Die 2. Serie der Doppelschillinge
Der Doppelschilling des Jahres 1933 gehört zwar offiziell noch zur 1. Serie, rein thematisch allerdings macht sich der Regimewechsel von 1933/34 bereits bemerkbar. Der Doppelschilling, bisher fast immer Komponisten oder Musikern gewidmet worden war, zeigt nun den im Jahr 1932 verstorbenen christlich-sozialen Politiker Prälat Ignaz Seipel, einen der Vorgänger Dollfuß‘ als Bundeskanzler und dessen politischen Ziehvater.

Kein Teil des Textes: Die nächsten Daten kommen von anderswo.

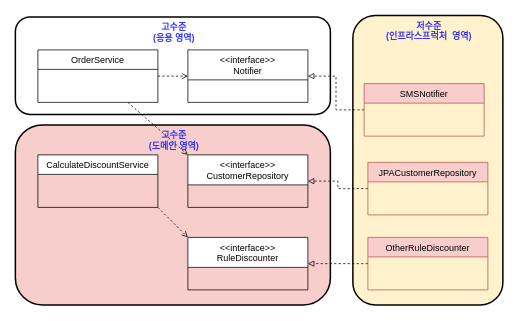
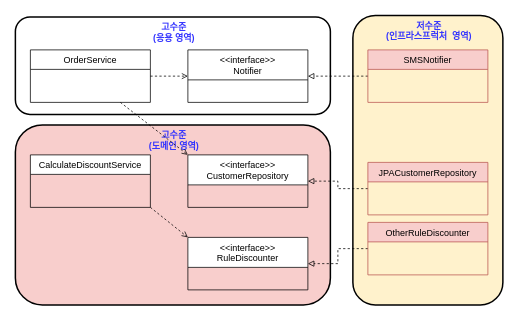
  <mxCell id="0" />
  <mxCell id="1" parent="0" />
  <mxCell id="2" value="&lt;font color=&quot;#3333ff&quot;&gt;&amp;nbsp;&lt;b&gt;저수준&lt;/b&gt;&lt;/font&gt;&lt;div&gt;&lt;b&gt;&lt;font color=&quot;#3333ff&quot;&gt;&amp;nbsp;(인프라스프럭처&amp;nbsp; 영역)&lt;/font&gt;&lt;/b&gt;&lt;/div&gt;" style="rounded=1;whiteSpace=wrap;html=1;align=center;verticalAlign=top;strokeWidth=2;fillColor=#fff2cc;" vertex="1" parent="1"><mxGeometry x="470" y="20" width="200" height="386" as="geometry" /></mxCell>
  <mxCell id="3" value="&lt;font color=&quot;#3333ff&quot;&gt;&amp;nbsp;&lt;b&gt;고수준&lt;/b&gt;&lt;/font&gt;&lt;div&gt;&lt;b&gt;&lt;font color=&quot;#3333ff&quot;&gt;&amp;nbsp;(응용 영역)&lt;/font&gt;&lt;/b&gt;&lt;/div&gt;" style="rounded=1;whiteSpace=wrap;html=1;align=center;verticalAlign=top;strokeWidth=2;" vertex="1" parent="1"><mxGeometry x="20" y="22" width="420" height="130" as="geometry" /></mxCell>
  <mxCell id="4" value="&lt;font color=&quot;#3333ff&quot;&gt;&amp;nbsp;&lt;b&gt;고수준&lt;/b&gt;&lt;/font&gt;&lt;div&gt;&lt;b&gt;&lt;font color=&quot;#3333ff&quot;&gt;&amp;nbsp;(도메인 영역)&lt;/font&gt;&lt;/b&gt;&lt;/div&gt;" style="rounded=1;whiteSpace=wrap;html=1;align=center;verticalAlign=top;strokeWidth=2;fillColor=#f8cecc;" vertex="1" parent="1"><mxGeometry x="20" y="166" width="420" height="240" as="geometry" /></mxCell>
  <mxCell id="5" style="edgeStyle=orthogonalEdgeStyle;rounded=0;orthogonalLoop=1;jettySize=auto;html=1;entryX=0;entryY=0.5;entryDx=0;entryDy=0;dashed=1;endArrow=open;endFill=0;" edge="1" parent="1" source="7" target="8"><mxGeometry relative="1" as="geometry" /></mxCell>
  <mxCell id="6" style="rounded=0;orthogonalLoop=1;jettySize=auto;html=1;exitX=0.75;exitY=1;exitDx=0;exitDy=0;entryX=0;entryY=0;entryDx=0;entryDy=0;dashed=1;endArrow=open;endFill=0;" edge="1" parent="1" source="7" target="11"><mxGeometry relative="1" as="geometry" /></mxCell>
- <mxCell id="7" value="OrderService" style="swimlane;fontStyle=0;align=center;verticalAlign=top;childLayout=stackLayout;horizontal=1;startSize=26;horizontalStack=0;resizeParent=1;resizeLast=0;collapsible=1;marginBottom=0;rounded=0;shadow=0;strokeWidth=1;" vertex="1" parent="1"><mxGeometry x="50" y="66" width="160" height="70" as="geometry"><mxRectangle x="340" y="380" width="170" height="26" as="alternateBounds" /></mxGeometry></mxCell>
+ <mxCell id="7" value="OrderService" style="swimlane;fontStyle=0;align=center;verticalAlign=top;childLayout=stackLayout;horizontal=1;startSize=26;horizontalStack=0;resizeParent=1;resizeLast=0;collapsible=1;marginBottom=0;rounded=0;shadow=0;strokeWidth=1;" vertex="1" parent="1"><mxGeometry x="40" y="66" width="160" height="70" as="geometry"><mxRectangle x="340" y="380" width="170" height="26" as="alternateBounds" /></mxGeometry></mxCell>
  <mxCell id="8" value="&lt;&lt;interface&gt;&gt;&#10;Notifier" style="swimlane;fontStyle=0;align=center;verticalAlign=top;childLayout=stackLayout;horizontal=1;startSize=40;horizontalStack=0;resizeParent=1;resizeLast=0;collapsible=1;marginBottom=0;rounded=0;shadow=0;strokeWidth=1;" vertex="1" parent="1"><mxGeometry x="250" y="66" width="160" height="70" as="geometry"><mxRectangle x="340" y="380" width="170" height="26" as="alternateBounds" /></mxGeometry></mxCell>
  <mxCell id="9" style="rounded=0;orthogonalLoop=1;jettySize=auto;html=1;exitX=1;exitY=1;exitDx=0;exitDy=0;entryX=0;entryY=0;entryDx=0;entryDy=0;dashed=1;endArrow=open;endFill=0;" edge="1" parent="1" source="10" target="12"><mxGeometry relative="1" as="geometry" /></mxCell>
- <mxCell id="10" value="CalculateDiscountService" style="swimlane;fontStyle=0;align=center;verticalAlign=top;childLayout=stackLayout;horizontal=1;startSize=26;horizontalStack=0;resizeParent=1;resizeLast=0;collapsible=1;marginBottom=0;rounded=0;shadow=0;strokeWidth=1;" vertex="1" parent="1"><mxGeometry x="50" y="206" width="160" height="70" as="geometry"><mxRectangle x="340" y="380" width="170" height="26" as="alternateBounds" /></mxGeometry></mxCell>
+ <mxCell id="10" value="CalculateDiscountService" style="swimlane;fontStyle=0;align=center;verticalAlign=top;childLayout=stackLayout;horizontal=1;startSize=26;horizontalStack=0;resizeParent=1;resizeLast=0;collapsible=1;marginBottom=0;rounded=0;shadow=0;strokeWidth=1;" vertex="1" parent="1"><mxGeometry x="40" y="206" width="160" height="70" as="geometry"><mxRectangle x="340" y="380" width="170" height="26" as="alternateBounds" /></mxGeometry></mxCell>
  <mxCell id="11" value="&lt;&lt;interface&gt;&gt;&#10;CustomerRepository" style="swimlane;fontStyle=0;align=center;verticalAlign=top;childLayout=stackLayout;horizontal=1;startSize=40;horizontalStack=0;resizeParent=1;resizeLast=0;collapsible=1;marginBottom=0;rounded=0;shadow=0;strokeWidth=1;" vertex="1" parent="1"><mxGeometry x="250" y="206" width="160" height="70" as="geometry"><mxRectangle x="340" y="380" width="170" height="26" as="alternateBounds" /></mxGeometry></mxCell>
  <mxCell id="12" value="&lt;&lt;interface&gt;&gt;&#10;RuleDiscounter" style="swimlane;fontStyle=0;align=center;verticalAlign=top;childLayout=stackLayout;horizontal=1;startSize=40;horizontalStack=0;resizeParent=1;resizeLast=0;collapsible=1;marginBottom=0;rounded=0;shadow=0;strokeWidth=1;" vertex="1" parent="1"><mxGeometry x="250" y="316" width="160" height="70" as="geometry"><mxRectangle x="340" y="380" width="170" height="26" as="alternateBounds" /></mxGeometry></mxCell>
  <mxCell id="13" style="edgeStyle=orthogonalEdgeStyle;rounded=0;orthogonalLoop=1;jettySize=auto;html=1;entryX=1;entryY=0.5;entryDx=0;entryDy=0;dashed=1;endArrow=block;endFill=0;" edge="1" parent="1" source="14" target="8"><mxGeometry relative="1" as="geometry" /></mxCell>
- <mxCell id="14" value="SMSNotifier" style="swimlane;fontStyle=0;align=center;verticalAlign=top;childLayout=stackLayout;horizontal=1;startSize=26;horizontalStack=0;resizeParent=1;resizeLast=0;collapsible=1;marginBottom=0;rounded=0;shadow=0;strokeWidth=1;fillColor=#f8cecc;strokeColor=#b85450;" vertex="1" parent="1"><mxGeometry x="485" y="111" width="160" height="70" as="geometry"><mxRectangle x="340" y="380" width="170" height="26" as="alternateBounds" /></mxGeometry></mxCell>
+ <mxCell id="14" value="SMSNotifier" style="swimlane;fontStyle=0;align=center;verticalAlign=top;childLayout=stackLayout;horizontal=1;startSize=26;horizontalStack=0;resizeParent=1;resizeLast=0;collapsible=1;marginBottom=0;rounded=0;shadow=0;strokeWidth=1;fillColor=#f8cecc;strokeColor=#b85450;" vertex="1" parent="1"><mxGeometry x="490" y="66" width="160" height="70" as="geometry"><mxRectangle x="340" y="380" width="170" height="26" as="alternateBounds" /></mxGeometry></mxCell>
  <mxCell id="15" style="edgeStyle=orthogonalEdgeStyle;rounded=0;orthogonalLoop=1;jettySize=auto;html=1;entryX=1;entryY=0.5;entryDx=0;entryDy=0;dashed=1;endArrow=block;endFill=0;" edge="1" parent="1" source="16" target="11"><mxGeometry relative="1" as="geometry" /></mxCell>
  <mxCell id="16" value="JPACustomerRepository" style="swimlane;fontStyle=0;align=center;verticalAlign=top;childLayout=stackLayout;horizontal=1;startSize=26;horizontalStack=0;resizeParent=1;resizeLast=0;collapsible=1;marginBottom=0;rounded=0;shadow=0;strokeWidth=1;fillColor=#f8cecc;strokeColor=#b85450;" vertex="1" parent="1"><mxGeometry x="490" y="216" width="160" height="70" as="geometry"><mxRectangle x="340" y="380" width="170" height="26" as="alternateBounds" /></mxGeometry></mxCell>
  <mxCell id="17" style="edgeStyle=orthogonalEdgeStyle;rounded=0;orthogonalLoop=1;jettySize=auto;html=1;exitX=0;exitY=0.5;exitDx=0;exitDy=0;entryX=1;entryY=0.5;entryDx=0;entryDy=0;dashed=1;endArrow=block;endFill=0;" edge="1" parent="1" source="18" target="12"><mxGeometry relative="1" as="geometry" /></mxCell>
- <mxCell id="18" value="OtherRuleDiscounter" style="swimlane;fontStyle=0;align=center;verticalAlign=top;childLayout=stackLayout;horizontal=1;startSize=26;horizontalStack=0;resizeParent=1;resizeLast=0;collapsible=1;marginBottom=0;rounded=0;shadow=0;strokeWidth=1;fillColor=#f8cecc;strokeColor=#b85450;" vertex="1" parent="1"><mxGeometry x="490" y="316" width="160" height="70" as="geometry"><mxRectangle x="340" y="380" width="170" height="26" as="alternateBounds" /></mxGeometry></mxCell>
+ <mxCell id="18" value="OtherRuleDiscounter" style="swimlane;fontStyle=0;align=center;verticalAlign=top;childLayout=stackLayout;horizontal=1;startSize=26;horizontalStack=0;resizeParent=1;resizeLast=0;collapsible=1;marginBottom=0;rounded=0;shadow=0;strokeWidth=1;fillColor=#f8cecc;strokeColor=#b85450;" vertex="1" parent="1"><mxGeometry x="490" y="296" width="160" height="70" as="geometry"><mxRectangle x="340" y="380" width="170" height="26" as="alternateBounds" /></mxGeometry></mxCell>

Im Jahr darauf, 1934, begint die 2. Serie der Doppleschillinge auch offiziell. Statt dem Wappenkranz zeigt die Vorderseite nun den zweiköpfigen österreichischen Wappenadler. Die erste Rückseite 1934 wurde nun Dollfuß selbst gewidmet, der im Juli 1934 von österreichischen Nationalsozialisten ermordet worden war.
Auch mit dem Doppelschilling von 1935 wurde eine christlich-sozialen Ikone geehrt, nämlich Karl Lueger. Lueger, der heute vor allem aufgrund seines politischen Antisemitismus Anlass zu Diskussionen gibt, war von 1897 bis zu seinem Tod 1910 Bürgermeister von Wien. 1936 wurde die 2-Schilling-Münze erstmals seit Jahren keinem vom austrofaschistischen Regime glorifizierten Politiker verliehen, sondern mit Prinz Eurgen von Svoyen einem österreichischen Helden zu dessen 200. Todestag. Der letzte Doppelschilling schließlich wurde zum Gedenken an das 200-jährige Jubileum der Wiener Karlskirche geprägt, möglicherweise als Zeichen des politischen Katholizismus, den Seipel und vor allem Dollfuß praktiziert hatten.
Religiöse Themen finden sich auch auf den anderen Sonderprägungen dieser Zeit. Sowohl auf der silbernen 5-Schiling-Münze (geprägt 1934-36) als auch auf der goldenen 100-Schilling-Münze (geprägt 1935-38) findet sich die Madonna aus der Wahlfahrtskirche Mariazell. Der Heilige Leopold, Landespatron von Österreich, wiederum wurde mit einer goldenen 25-Schilling-Münze (geprägt von 1935-38) geehrt.
Der Serie der Doppleschillinge kommt in der österreichischen Münzgeschichte eine besondere Bedeutung zu. Zum einen können die zehn Münzen als erste Sammelserie bezeichnet werden, auch wurden sie einige von ihnen erstmals Personen gewidmet, die nicht der Regentenfamilie entstammten. Und schließlich wurden einige von ihnen vom Regime des Austrofaschismus eindeutig zu Propagandazwecken missbraucht.